### Data shown ###

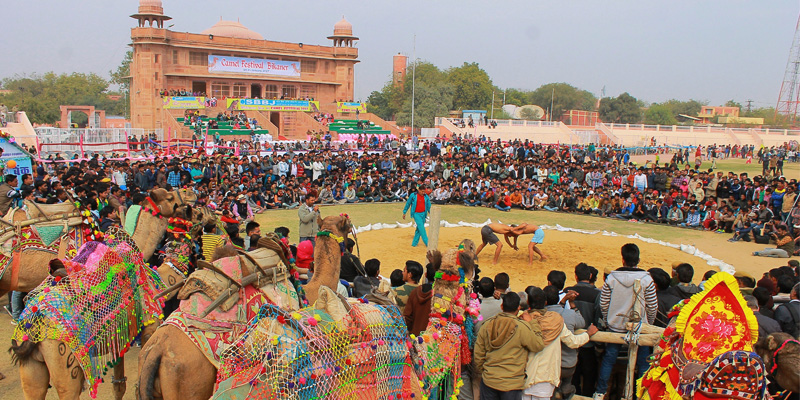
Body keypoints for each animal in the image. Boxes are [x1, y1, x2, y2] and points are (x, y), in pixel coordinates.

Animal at [9, 228, 166, 400]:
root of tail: (33, 324)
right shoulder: (149, 327)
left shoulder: (119, 337)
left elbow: (119, 384)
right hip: (65, 363)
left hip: (30, 369)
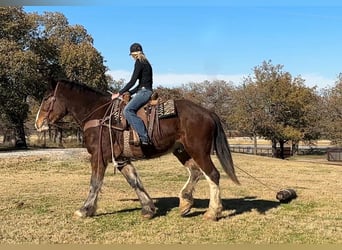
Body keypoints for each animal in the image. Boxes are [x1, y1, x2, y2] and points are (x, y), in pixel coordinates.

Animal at [34, 79, 238, 221]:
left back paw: (213, 212)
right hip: (181, 150)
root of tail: (207, 112)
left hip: (199, 150)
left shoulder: (99, 157)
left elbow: (95, 183)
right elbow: (134, 181)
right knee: (195, 172)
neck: (99, 115)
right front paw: (148, 208)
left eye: (45, 99)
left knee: (212, 174)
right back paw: (185, 203)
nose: (38, 123)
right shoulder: (121, 159)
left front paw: (84, 210)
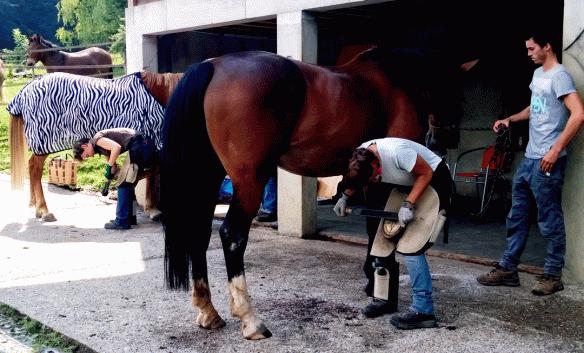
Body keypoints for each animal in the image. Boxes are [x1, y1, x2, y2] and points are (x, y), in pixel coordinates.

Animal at [8, 70, 182, 221]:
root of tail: (27, 88)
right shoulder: (152, 143)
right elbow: (152, 173)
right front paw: (152, 209)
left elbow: (152, 172)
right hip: (42, 145)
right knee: (35, 169)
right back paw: (44, 210)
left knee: (32, 167)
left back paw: (37, 207)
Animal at [157, 48, 458, 340]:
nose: (443, 142)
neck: (397, 81)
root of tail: (214, 65)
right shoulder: (381, 175)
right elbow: (377, 226)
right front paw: (378, 282)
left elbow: (373, 225)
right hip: (249, 181)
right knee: (232, 236)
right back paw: (251, 320)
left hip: (208, 176)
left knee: (198, 232)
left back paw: (208, 311)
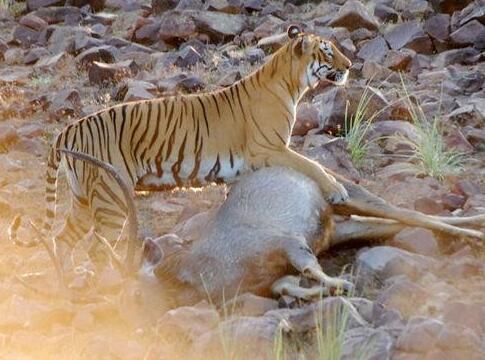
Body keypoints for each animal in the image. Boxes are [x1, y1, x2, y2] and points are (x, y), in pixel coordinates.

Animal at [10, 24, 352, 253]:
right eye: (328, 50)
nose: (349, 66)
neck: (290, 83)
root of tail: (70, 128)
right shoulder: (269, 148)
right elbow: (313, 165)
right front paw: (339, 191)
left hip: (83, 197)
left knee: (61, 240)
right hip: (111, 197)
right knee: (97, 250)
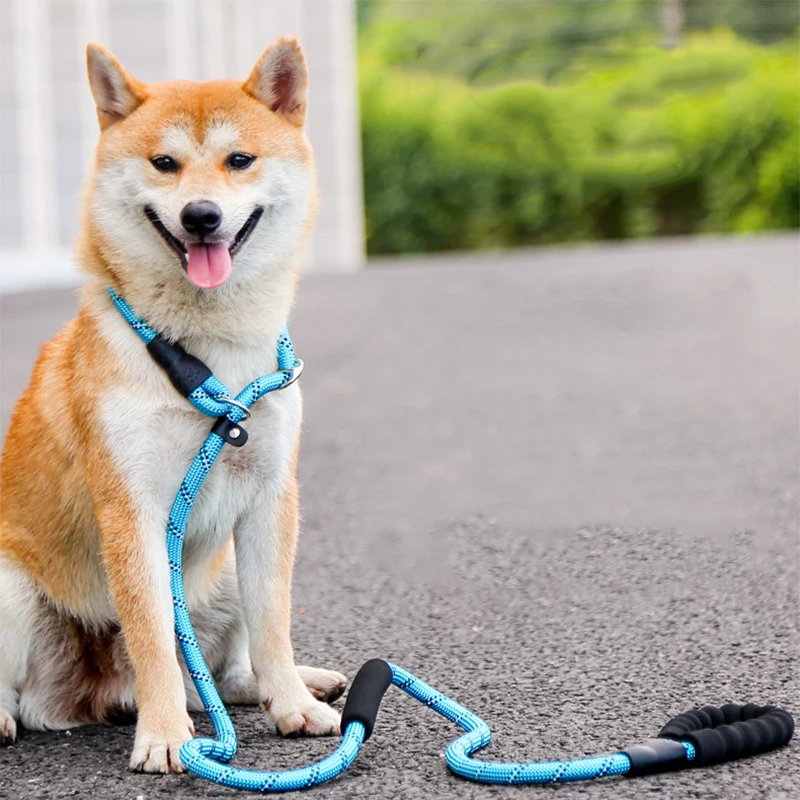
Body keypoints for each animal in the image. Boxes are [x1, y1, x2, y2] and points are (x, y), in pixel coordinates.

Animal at [0, 37, 346, 776]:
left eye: (239, 160)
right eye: (164, 164)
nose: (201, 216)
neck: (205, 354)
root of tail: (96, 691)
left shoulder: (270, 498)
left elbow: (273, 624)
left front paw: (293, 704)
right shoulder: (134, 511)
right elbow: (156, 639)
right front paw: (162, 736)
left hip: (221, 577)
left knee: (224, 674)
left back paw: (302, 684)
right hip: (10, 589)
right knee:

###

## [Goal of the exercise]
Set down the entries again without change. Leave the pictures out.

## [Response to the exercise]
Body keypoints for each animal in the image. Boxes are [x1, y1, x2, y2] and points are (x, y), in pixel coordinates.

Animal at [9, 228, 166, 400]:
root of tail: (33, 324)
right shoulder: (149, 327)
left shoulder: (119, 337)
left elbow: (119, 384)
right hip: (65, 363)
left hip: (30, 369)
Body keypoints for each animal in the image. Boxes are [x1, y1, x2, y2] and points are (x, y), in pixel coordinates.

Animal at [34, 79, 238, 221]:
left back paw: (213, 212)
right hip: (181, 150)
root of tail: (207, 112)
left hip: (199, 150)
left shoulder: (99, 157)
left elbow: (95, 183)
right elbow: (134, 181)
right knee: (195, 172)
neck: (99, 115)
right front paw: (148, 208)
left eye: (45, 99)
left knee: (212, 174)
right back paw: (185, 203)
nose: (38, 123)
right shoulder: (121, 159)
left front paw: (84, 210)
Body keypoints for each animal in the image. Boxes are [x1, y1, x2, y2] and points are (x, y), in pixel coordinates.

Animal at [8, 70, 182, 221]:
root of tail: (27, 88)
right shoulder: (152, 143)
right elbow: (152, 173)
right front paw: (152, 209)
left elbow: (152, 172)
right hip: (42, 145)
right knee: (35, 169)
right back paw: (44, 210)
left knee: (32, 167)
left back paw: (37, 207)
Animal at [157, 48, 458, 340]:
nose: (443, 142)
neck: (397, 81)
root of tail: (214, 65)
right shoulder: (381, 175)
right elbow: (377, 226)
right front paw: (378, 282)
left elbow: (373, 225)
right hip: (249, 181)
right knee: (232, 236)
right back paw: (251, 320)
left hip: (208, 176)
left knee: (198, 232)
left back paw: (208, 311)
Body keypoints for each animal in the image. Boxes are [x1, y1, x2, y2] and points are (x, y), in pixel coordinates.

Animal at [10, 24, 352, 253]:
right eye: (328, 50)
nose: (349, 66)
neck: (290, 83)
root of tail: (70, 128)
right shoulder: (269, 148)
right elbow: (313, 165)
right front paw: (339, 191)
left hip: (83, 197)
left knee: (61, 240)
right hip: (111, 197)
right knee: (97, 250)
Body keypoints for each animal in the image. Boxes are [x1, y1, x2, y2] and points are (x, y), in pixel coordinates.

Animal at [0, 37, 346, 776]:
left eye: (239, 160)
right eye: (164, 164)
nose: (201, 216)
neck: (205, 354)
root of tail: (96, 691)
left shoulder: (270, 498)
left elbow: (273, 624)
left front paw: (293, 704)
right shoulder: (134, 511)
right elbow: (156, 639)
right front paw: (162, 736)
left hip: (221, 577)
left knee: (224, 674)
left back paw: (302, 684)
right hip: (10, 589)
right knee:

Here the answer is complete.